Begin TEXT SHOWN

ClangQL: A tool to run SQL-like query on C/C++ Code

frabert · 2024-04-07T17:07:15.000000Z

I made a similar tool with the same name a couple of years ago :D https://github.com/frabert/ClangQL

mgaunard · 2024-04-07T20:43:34.000000Z

Yours looks much better to be honest.

wizzledonker · 2024-04-08T06:59:56.000000Z

Yours actually looks useful for my use case (remote debugging wrappers)

The schema of the linked post doesn't look useful to me at all haha

mgaunard · 2024-04-07T20:42:20.000000Z

I'm not too familiar with Rust, but took a look at the Cargo.lock file of this project.

It depends on half the universe for some reason, sometimes multiple versions of the same library. And that doesn't even include the main dependency which is libclang.

Is the Rust ecosystem just dependency hell?

epage · 2024-04-08T01:51:00.000000Z

There are a couple of aspects that can make lockfiles deceptive to look at

- Lockfiles include dependencies for all platforms, not just the ones you build with, including wasm and Hermit kernel

- Due to some quirks, lockfiles include more dependencies than will ever be used (related to a feature called "weak dependency features").

For a more accurate picture, look at `cargo tree` and `cargo tree --target=all`.

End TEXT SHOWN
Begin PROVIDED RECORDS

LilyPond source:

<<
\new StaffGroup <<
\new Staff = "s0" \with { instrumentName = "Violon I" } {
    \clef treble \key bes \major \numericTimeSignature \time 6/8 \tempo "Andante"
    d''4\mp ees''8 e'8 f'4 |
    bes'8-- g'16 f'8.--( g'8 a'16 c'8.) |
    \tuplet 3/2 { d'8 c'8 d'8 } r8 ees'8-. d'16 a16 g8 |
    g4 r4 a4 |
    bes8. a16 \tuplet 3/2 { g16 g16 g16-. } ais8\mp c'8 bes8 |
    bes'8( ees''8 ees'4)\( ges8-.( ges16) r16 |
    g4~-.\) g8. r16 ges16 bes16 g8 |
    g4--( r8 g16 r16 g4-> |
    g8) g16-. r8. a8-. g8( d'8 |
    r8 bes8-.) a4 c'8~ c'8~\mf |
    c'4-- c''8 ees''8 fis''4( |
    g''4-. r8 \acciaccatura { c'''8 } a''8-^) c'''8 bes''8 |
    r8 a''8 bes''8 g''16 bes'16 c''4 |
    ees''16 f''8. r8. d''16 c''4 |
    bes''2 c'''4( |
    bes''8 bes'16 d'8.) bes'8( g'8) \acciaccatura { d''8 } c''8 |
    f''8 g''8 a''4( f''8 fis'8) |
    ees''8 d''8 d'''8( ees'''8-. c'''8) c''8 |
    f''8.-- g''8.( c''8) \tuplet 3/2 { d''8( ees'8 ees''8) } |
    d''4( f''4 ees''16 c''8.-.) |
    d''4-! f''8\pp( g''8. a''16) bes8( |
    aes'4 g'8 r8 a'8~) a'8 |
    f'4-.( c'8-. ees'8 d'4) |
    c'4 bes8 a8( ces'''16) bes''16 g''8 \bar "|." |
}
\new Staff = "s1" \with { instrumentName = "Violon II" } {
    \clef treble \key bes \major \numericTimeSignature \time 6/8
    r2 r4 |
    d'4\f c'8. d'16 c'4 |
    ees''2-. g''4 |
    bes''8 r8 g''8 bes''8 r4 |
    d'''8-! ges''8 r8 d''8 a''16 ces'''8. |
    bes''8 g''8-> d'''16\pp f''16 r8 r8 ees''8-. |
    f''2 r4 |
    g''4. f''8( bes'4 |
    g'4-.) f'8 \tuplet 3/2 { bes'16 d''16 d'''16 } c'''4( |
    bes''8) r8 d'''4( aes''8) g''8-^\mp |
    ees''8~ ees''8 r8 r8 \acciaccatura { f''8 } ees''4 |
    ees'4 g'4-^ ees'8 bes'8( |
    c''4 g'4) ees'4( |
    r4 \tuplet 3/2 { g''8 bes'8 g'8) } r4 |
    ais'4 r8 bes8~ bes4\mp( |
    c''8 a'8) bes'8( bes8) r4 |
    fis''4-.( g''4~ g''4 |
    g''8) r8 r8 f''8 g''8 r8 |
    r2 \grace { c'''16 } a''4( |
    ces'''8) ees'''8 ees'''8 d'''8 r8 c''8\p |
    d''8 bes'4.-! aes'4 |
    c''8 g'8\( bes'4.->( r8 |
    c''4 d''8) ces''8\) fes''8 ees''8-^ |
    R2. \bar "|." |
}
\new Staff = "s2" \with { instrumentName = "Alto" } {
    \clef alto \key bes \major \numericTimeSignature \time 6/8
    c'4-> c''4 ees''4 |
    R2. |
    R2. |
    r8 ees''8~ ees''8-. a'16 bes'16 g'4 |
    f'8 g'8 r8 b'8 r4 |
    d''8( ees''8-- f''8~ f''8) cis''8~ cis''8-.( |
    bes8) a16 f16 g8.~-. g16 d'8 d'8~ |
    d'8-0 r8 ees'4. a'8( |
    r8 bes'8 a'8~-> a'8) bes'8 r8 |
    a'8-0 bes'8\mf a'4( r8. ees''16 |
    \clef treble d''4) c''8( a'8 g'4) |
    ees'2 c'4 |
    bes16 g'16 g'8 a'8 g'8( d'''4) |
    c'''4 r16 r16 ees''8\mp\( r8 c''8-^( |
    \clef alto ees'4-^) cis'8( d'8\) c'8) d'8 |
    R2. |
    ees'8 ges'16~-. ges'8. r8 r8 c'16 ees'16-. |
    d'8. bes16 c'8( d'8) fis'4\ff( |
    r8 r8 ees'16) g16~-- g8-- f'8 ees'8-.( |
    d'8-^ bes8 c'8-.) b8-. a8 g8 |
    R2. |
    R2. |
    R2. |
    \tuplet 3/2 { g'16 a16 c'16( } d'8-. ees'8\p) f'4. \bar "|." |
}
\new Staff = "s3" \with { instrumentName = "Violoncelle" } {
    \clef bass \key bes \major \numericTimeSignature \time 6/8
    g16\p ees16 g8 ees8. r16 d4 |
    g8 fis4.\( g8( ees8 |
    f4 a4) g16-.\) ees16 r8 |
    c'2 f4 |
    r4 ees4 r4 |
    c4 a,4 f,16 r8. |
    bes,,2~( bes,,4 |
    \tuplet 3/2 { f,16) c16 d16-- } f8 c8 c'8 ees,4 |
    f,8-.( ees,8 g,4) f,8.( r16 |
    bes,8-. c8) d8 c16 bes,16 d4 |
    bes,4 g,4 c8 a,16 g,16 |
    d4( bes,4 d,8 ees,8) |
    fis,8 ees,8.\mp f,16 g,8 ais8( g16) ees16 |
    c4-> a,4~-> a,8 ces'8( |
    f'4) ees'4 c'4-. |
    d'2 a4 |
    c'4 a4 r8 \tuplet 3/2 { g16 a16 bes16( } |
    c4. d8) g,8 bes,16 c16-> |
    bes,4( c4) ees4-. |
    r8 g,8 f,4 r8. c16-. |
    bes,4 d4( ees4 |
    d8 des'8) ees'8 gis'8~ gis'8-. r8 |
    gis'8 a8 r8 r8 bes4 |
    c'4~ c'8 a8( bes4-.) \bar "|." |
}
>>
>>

End PROVIDED RECORDS

> _WRITTEN TASKS_
(a) Reproduce everything in the ClangQL thread from "Yours looks much" down to "which is libclang.", word for word.
(b) Pick up the ClangQL thread after its final line and carry the discussion forward.

> _EXERCISE RESULTS_
(a)
Yours looks much better to be honest.

wizzledonker · 2024-04-08T06:59:56.000000Z

Yours actually looks useful for my use case (remote debugging wrappers)

The schema of the linked post doesn't look useful to me at all haha

mgaunard · 2024-04-07T20:42:20.000000Z

I'm not too familiar with Rust, but took a look at the Cargo.lock file of this project.

It depends on half the universe for some reason, sometimes multiple versions of the same library. And that doesn't even include the main dependency which is libclang.

(b)
In this case, a lot of it is that the GitQL SDK depends on gix (gitoxide), a Rust re-implementation of git / libgit, which is made up of a lot of crates and depends on a lot of crates. This dependency should likely not be there and should be fixed. Even with `default-features = false`, gix pulls in a lot. Gix should not be relevant to a more generic SDK.

The other thing that stood out to me as unnecessary is that comfy-tables pulls in cross-term which has way too large of a dependency for what it is doing.

I am surprised at how much `chrono` pulls in but almost all of that is for specific platforms and `chrono` shrinks dramatically when looking only at the native platform.

I do see some stray dependencies that have built-in equivalents (lazy_static -> OnceCell, atty -> IsTerminal). Some of that is due to compatibility with old Rust versions. There were only a couple of these.

bastawhiz · 2024-04-08T01:20:08.000000Z

> Is the Rust ecosystem just dependency hell?

Dependency hell is a consequence of the developer's choices, not the ecosystem. The most foundational packages in any ecosystem for any language almost always have a trivial number of dependencies, and not because those packages have no needs.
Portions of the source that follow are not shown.